The Data Oath

The Data Oath

Inclusive Data

Inclusivity is about integrating as many types of people, genders, races, ethnicities, groups, preferences, and other factors into our data and models. It’s about how we ensure that we are creating models that reflect the real world and the users we are meant to serve through our work. It’s about diversity. It’s about working hard as a company, developer, or executive to ensure that you are working daily to include more people into your data and models.

Inclusivity is closely related to Equality in the Five Foundations of Ethical AI. Equality deals with how intelligent systems treat users in relation to other users, groups, genders, races, etc. If a user receives recommendations, suggestions, or outcomes that are not in alignment with other groups, the system is biased and would need to be retrained, redesigned, or taken offline permanently. It becomes readily apparent that for a system to be equitable in its treatment of users, it has to be trained on diverse and inclusive data that represents the users and communities it seeks to serve.

So how do we ensure that the data and models we are using are inclusive? It’s rather similar to how we verify if a system is equitable.

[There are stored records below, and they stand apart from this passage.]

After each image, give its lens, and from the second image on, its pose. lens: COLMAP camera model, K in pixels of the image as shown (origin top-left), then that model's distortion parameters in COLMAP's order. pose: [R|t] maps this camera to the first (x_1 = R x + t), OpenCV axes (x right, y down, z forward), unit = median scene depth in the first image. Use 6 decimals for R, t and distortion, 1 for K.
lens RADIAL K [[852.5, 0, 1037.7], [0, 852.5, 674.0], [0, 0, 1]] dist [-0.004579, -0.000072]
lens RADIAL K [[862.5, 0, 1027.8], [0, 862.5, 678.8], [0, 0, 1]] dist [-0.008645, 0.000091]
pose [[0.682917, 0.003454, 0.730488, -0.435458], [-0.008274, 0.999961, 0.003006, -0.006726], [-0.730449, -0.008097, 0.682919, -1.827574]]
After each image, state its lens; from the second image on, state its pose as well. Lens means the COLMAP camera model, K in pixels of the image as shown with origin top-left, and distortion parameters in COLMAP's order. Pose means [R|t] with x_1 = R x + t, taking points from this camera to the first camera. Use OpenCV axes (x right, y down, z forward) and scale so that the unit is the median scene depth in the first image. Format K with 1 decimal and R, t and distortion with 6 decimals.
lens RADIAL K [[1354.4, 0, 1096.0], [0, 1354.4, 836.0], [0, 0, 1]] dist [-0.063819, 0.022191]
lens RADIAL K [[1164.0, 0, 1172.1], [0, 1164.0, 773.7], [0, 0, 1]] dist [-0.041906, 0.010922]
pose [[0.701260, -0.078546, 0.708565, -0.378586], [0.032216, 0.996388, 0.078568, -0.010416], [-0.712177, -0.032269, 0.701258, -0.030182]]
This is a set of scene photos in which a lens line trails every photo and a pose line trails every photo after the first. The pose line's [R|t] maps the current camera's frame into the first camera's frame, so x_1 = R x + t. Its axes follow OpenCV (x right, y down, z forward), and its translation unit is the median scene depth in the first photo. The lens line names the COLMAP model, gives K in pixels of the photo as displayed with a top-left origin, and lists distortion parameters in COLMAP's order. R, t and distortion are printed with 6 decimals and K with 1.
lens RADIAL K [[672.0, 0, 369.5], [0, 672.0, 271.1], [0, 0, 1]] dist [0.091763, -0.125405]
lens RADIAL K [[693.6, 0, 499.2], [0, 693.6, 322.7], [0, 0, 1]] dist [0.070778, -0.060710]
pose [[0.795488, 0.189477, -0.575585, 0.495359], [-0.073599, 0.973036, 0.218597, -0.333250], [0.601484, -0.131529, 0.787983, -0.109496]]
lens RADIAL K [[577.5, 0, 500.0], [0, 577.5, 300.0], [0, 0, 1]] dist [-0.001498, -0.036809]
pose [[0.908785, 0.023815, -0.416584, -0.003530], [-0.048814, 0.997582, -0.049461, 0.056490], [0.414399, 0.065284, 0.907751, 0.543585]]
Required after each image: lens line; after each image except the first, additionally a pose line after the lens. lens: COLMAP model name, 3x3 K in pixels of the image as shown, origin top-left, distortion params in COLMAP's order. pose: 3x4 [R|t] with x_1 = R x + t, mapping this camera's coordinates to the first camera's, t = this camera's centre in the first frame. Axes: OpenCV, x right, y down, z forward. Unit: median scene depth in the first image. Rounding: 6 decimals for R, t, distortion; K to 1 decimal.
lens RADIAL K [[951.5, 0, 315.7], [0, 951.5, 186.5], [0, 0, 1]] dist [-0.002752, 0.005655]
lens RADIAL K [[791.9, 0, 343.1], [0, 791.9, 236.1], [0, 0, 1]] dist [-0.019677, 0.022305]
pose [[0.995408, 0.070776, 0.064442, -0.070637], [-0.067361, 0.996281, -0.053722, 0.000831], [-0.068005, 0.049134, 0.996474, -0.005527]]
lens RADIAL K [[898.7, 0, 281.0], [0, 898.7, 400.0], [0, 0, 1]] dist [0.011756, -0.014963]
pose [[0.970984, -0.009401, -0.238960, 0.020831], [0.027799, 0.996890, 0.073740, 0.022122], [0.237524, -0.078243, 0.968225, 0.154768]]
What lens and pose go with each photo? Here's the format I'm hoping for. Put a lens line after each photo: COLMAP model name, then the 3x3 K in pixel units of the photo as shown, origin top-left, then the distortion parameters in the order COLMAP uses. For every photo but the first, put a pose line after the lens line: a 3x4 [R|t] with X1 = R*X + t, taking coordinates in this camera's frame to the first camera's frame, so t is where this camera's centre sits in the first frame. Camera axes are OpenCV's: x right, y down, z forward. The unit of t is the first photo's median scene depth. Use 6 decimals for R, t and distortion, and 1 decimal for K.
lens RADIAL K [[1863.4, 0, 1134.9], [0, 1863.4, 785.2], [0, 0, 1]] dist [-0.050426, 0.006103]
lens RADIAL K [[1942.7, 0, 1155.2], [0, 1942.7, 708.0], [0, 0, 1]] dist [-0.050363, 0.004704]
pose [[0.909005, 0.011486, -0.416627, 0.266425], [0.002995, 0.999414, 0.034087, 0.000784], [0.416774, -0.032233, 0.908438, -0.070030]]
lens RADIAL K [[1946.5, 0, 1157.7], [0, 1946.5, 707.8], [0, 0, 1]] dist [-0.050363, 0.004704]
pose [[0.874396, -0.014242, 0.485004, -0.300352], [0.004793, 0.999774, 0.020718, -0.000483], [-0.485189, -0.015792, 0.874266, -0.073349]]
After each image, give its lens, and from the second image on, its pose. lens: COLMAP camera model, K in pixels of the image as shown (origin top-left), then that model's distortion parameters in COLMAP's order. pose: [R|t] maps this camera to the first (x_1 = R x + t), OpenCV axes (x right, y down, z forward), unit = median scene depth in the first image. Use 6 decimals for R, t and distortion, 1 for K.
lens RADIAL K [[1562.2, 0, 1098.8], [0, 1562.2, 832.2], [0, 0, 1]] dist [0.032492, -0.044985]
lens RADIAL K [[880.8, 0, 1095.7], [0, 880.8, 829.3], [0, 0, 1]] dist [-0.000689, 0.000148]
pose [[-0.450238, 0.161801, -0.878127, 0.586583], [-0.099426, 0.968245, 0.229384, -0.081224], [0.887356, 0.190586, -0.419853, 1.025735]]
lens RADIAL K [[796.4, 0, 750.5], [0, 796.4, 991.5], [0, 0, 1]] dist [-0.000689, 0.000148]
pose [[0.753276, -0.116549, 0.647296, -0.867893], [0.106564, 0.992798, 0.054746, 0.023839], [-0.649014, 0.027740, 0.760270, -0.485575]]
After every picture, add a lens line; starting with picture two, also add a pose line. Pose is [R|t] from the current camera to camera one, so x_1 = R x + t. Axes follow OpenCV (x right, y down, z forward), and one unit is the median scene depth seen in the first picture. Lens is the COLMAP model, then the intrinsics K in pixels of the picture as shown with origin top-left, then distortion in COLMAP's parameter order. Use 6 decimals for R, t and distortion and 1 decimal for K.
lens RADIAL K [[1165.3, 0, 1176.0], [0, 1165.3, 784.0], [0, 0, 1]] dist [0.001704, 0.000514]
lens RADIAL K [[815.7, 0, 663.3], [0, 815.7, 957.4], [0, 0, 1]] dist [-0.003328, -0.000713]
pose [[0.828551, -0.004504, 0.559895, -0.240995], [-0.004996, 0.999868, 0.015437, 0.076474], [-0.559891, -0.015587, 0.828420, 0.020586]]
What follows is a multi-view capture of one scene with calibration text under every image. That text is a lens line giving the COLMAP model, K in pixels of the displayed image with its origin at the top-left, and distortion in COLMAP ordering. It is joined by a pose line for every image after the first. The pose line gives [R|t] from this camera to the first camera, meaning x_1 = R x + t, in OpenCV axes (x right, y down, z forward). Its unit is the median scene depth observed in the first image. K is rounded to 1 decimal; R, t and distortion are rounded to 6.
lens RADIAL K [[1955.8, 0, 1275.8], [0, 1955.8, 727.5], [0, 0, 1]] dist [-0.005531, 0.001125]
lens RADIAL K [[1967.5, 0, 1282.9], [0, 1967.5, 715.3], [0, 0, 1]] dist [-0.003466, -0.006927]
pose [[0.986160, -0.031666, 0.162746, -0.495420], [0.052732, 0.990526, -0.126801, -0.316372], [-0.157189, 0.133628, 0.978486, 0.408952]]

Systems should be designed to be Transparent & Explainable so that the suggestions, recommendations, and outcomes can be clearly understood and tested for bias. Transparency also helps identify what information is missing in the system or what parts of the models are causing suboptimal outputs.

Systems should be designed with the users’ quality of life and equality of treatment/outcomes at the center of the design process. Can the user gain access to their data and contest incorrect information? Can a user help inform a company about other features that should be added to their data to make it more representative? Is the system designed to evolve and learn to better serve society from day one? We think any system that interacts with human users should be.

We also believe that there should be a registry of all the possible features that could make a data set more inclusive of everyone in regards to gender, race, ethnicity, education, socioeconomic, and the myriad of other factors that can be used to create a more inclusive data ecosystem. We believe that this is one of the projects we would like all of you to help us with at The Data Oath; help us start to define what should be included to make a data set inclusive when dealing with human users.

An inclusive data set primer could be used to help companies understand if users or groups are being left out of their data set. If users or groups were found to be missing, companies and development teams would know where to start the process of collecting more information and including these users and groups into the data sets and models.

Ultimately, inclusivity is something that has to be worked on by everyone from the users to the developers, to company executives trying to balance profits and doing the right thing. As laid out here at The Data Oath, we believe the Five Foundations of Ethical AI will provide a useful resource for teams to ask the right questions, find the right answers, and serve all of us better.